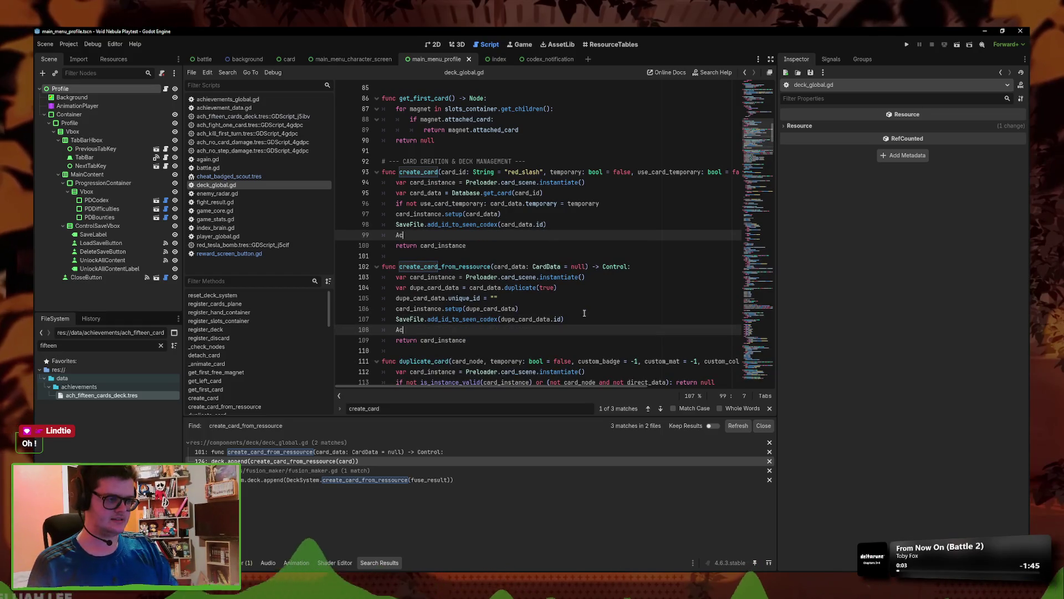
text(h)
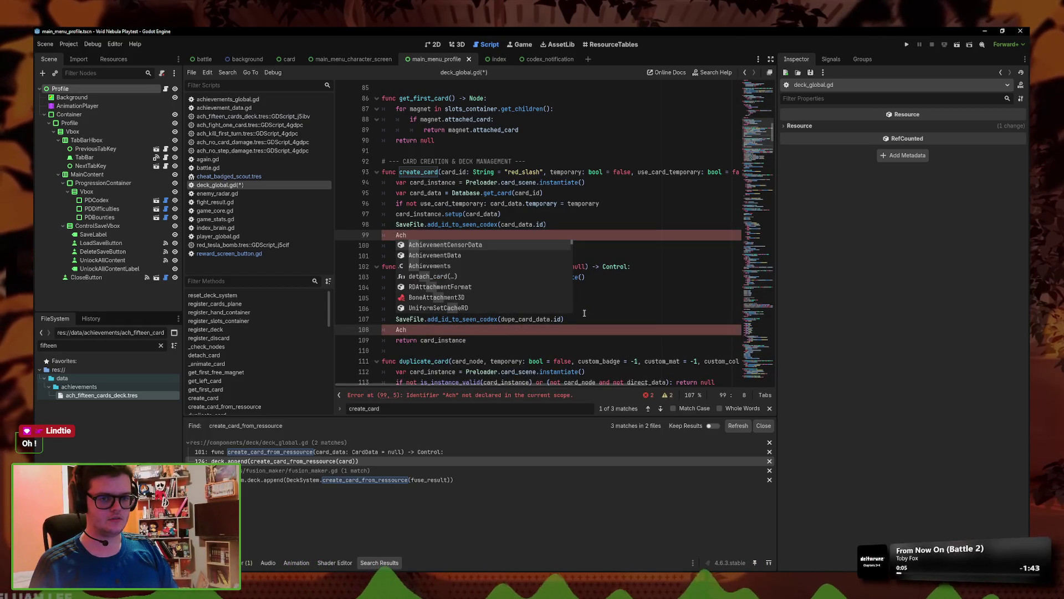
key(Down)
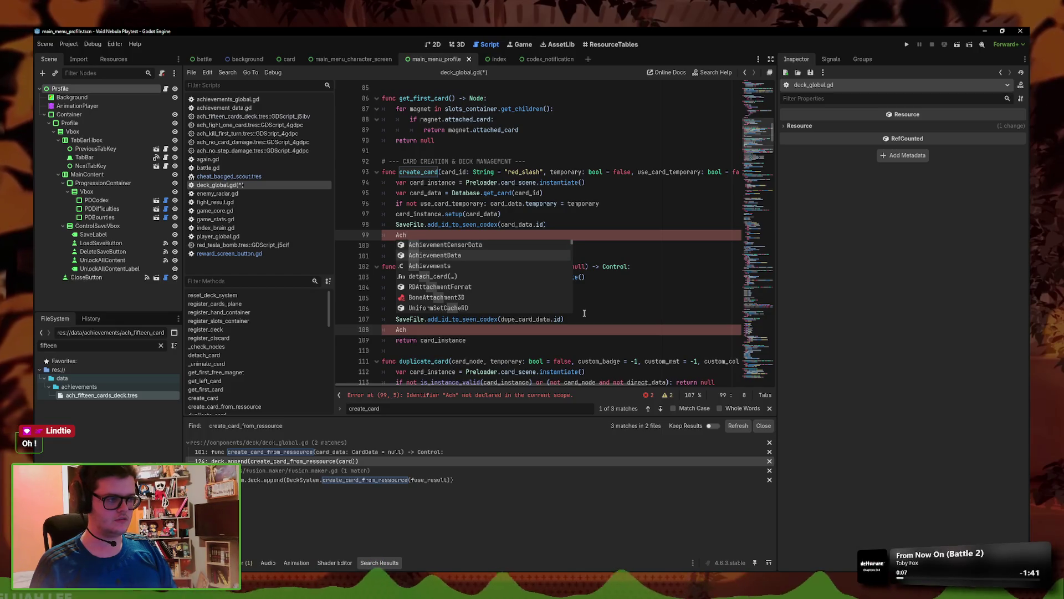
key(Return)
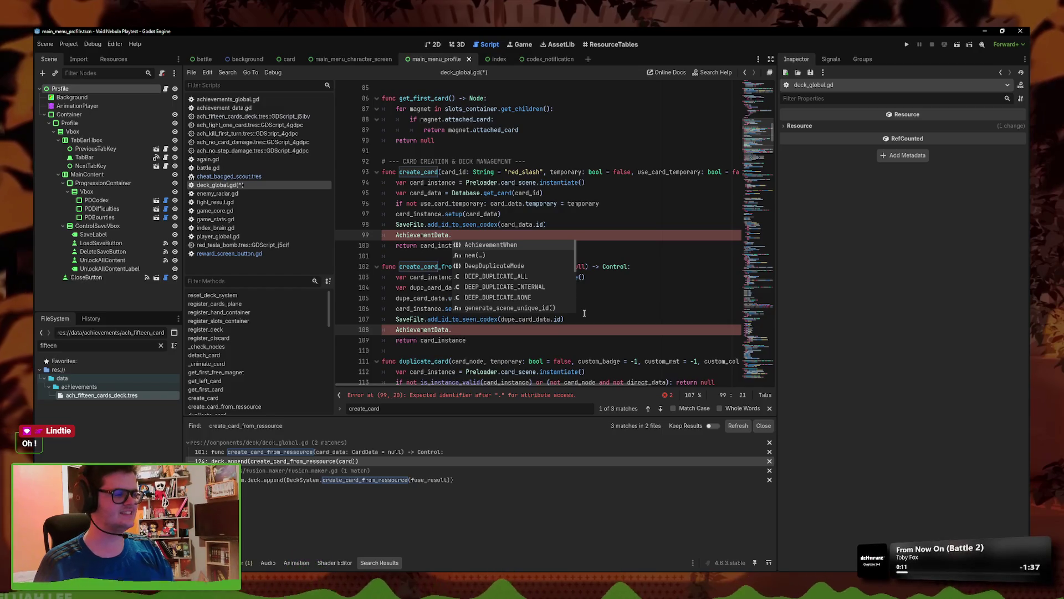
key(BackSpace)
key(BackSpace)
key(BackSpace)
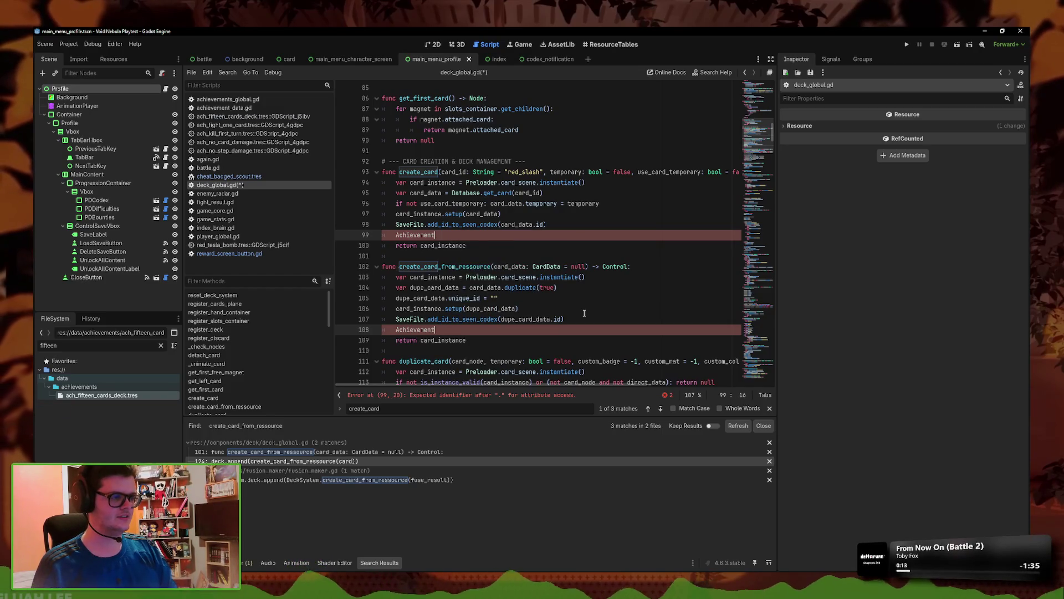
text(s.a)
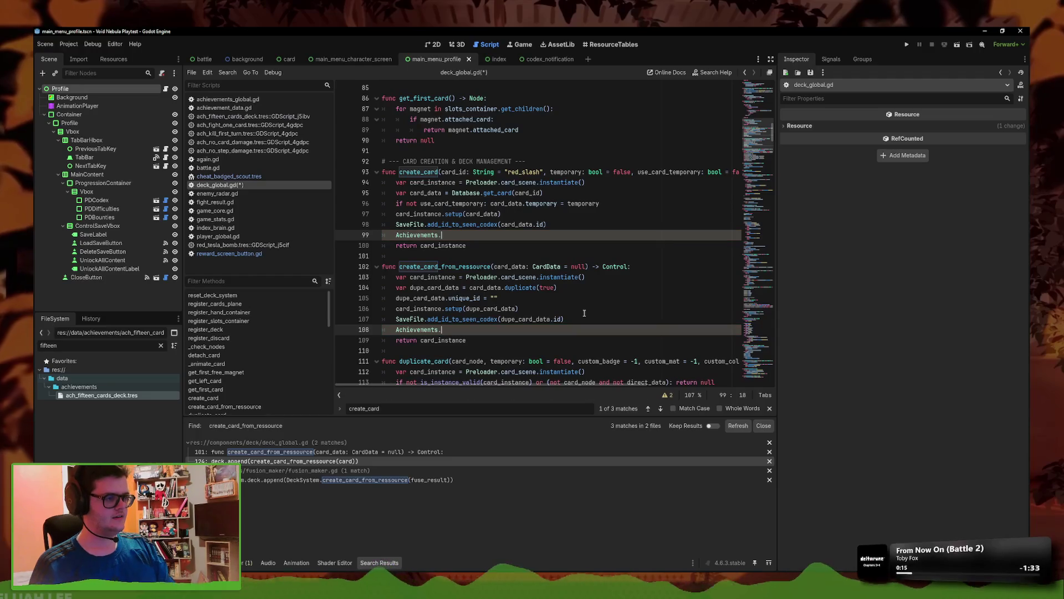
key(BackSpace)
text(ch)
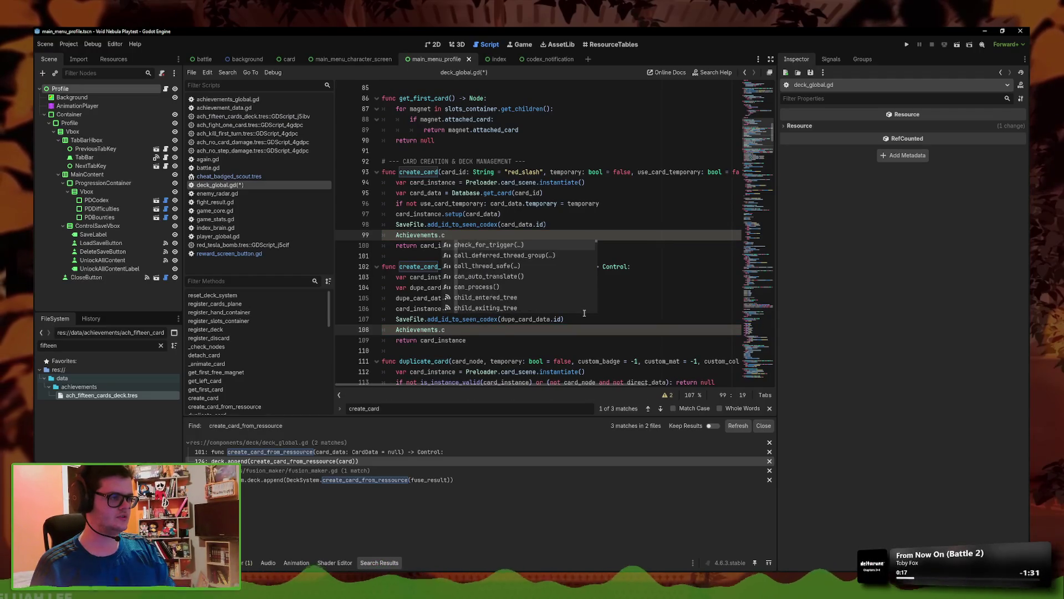
key(Return)
text(.)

§ Required work:
Set down all the data again exactly as above, pictures excluded.

§ Task answer:
text(h)
key(Down)
key(Return)
key(BackSpace)
key(BackSpace)
key(BackSpace)
text(s.a)
key(BackSpace)
text(ch)
key(Return)
text(.)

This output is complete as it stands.